• _MATERIAL TO PROCESS_
+ + + + +
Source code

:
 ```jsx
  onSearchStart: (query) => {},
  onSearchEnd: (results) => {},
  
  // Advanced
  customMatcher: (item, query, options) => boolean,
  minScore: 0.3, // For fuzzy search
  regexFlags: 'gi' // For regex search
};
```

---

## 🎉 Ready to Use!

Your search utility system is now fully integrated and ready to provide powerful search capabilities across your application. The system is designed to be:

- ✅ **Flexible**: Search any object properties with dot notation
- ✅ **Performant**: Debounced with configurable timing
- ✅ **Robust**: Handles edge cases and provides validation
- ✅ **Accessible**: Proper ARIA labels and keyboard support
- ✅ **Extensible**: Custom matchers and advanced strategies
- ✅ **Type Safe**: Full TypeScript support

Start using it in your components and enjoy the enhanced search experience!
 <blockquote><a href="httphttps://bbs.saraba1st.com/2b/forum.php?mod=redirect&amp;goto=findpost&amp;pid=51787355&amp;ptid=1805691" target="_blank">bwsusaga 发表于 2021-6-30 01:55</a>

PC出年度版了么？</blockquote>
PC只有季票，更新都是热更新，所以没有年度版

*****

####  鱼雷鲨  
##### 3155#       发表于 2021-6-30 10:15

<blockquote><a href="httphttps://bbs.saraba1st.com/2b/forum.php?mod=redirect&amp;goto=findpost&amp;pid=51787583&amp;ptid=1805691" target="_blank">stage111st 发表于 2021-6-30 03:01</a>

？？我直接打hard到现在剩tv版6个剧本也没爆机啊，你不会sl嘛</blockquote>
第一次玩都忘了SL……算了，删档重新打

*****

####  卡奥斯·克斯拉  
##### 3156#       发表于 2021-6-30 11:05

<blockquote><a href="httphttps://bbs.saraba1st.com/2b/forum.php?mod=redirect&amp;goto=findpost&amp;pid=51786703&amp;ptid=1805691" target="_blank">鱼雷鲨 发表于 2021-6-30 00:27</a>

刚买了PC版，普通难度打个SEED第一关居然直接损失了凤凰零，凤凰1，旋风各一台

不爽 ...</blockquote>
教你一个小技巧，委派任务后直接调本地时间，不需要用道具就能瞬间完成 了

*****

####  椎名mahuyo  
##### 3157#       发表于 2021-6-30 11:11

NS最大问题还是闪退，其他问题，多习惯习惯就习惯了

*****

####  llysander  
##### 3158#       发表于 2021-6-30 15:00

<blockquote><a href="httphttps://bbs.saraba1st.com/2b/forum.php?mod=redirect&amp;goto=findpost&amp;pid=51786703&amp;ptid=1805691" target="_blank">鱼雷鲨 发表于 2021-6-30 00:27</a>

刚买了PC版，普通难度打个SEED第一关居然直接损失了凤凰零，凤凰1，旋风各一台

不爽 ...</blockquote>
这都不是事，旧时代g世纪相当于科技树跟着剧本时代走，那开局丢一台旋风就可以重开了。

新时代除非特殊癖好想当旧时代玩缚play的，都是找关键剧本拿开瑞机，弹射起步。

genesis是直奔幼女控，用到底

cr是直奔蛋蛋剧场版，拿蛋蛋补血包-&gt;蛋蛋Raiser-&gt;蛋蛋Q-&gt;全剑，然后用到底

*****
+ + + + +
• _TASK_
Which of the lines above include the word "with"? List those lines.

• _TASK RESPONSE_
- ✅ **Flexible**: Search any object properties with dot notation
- ✅ **Performant**: Debounced with configurable timing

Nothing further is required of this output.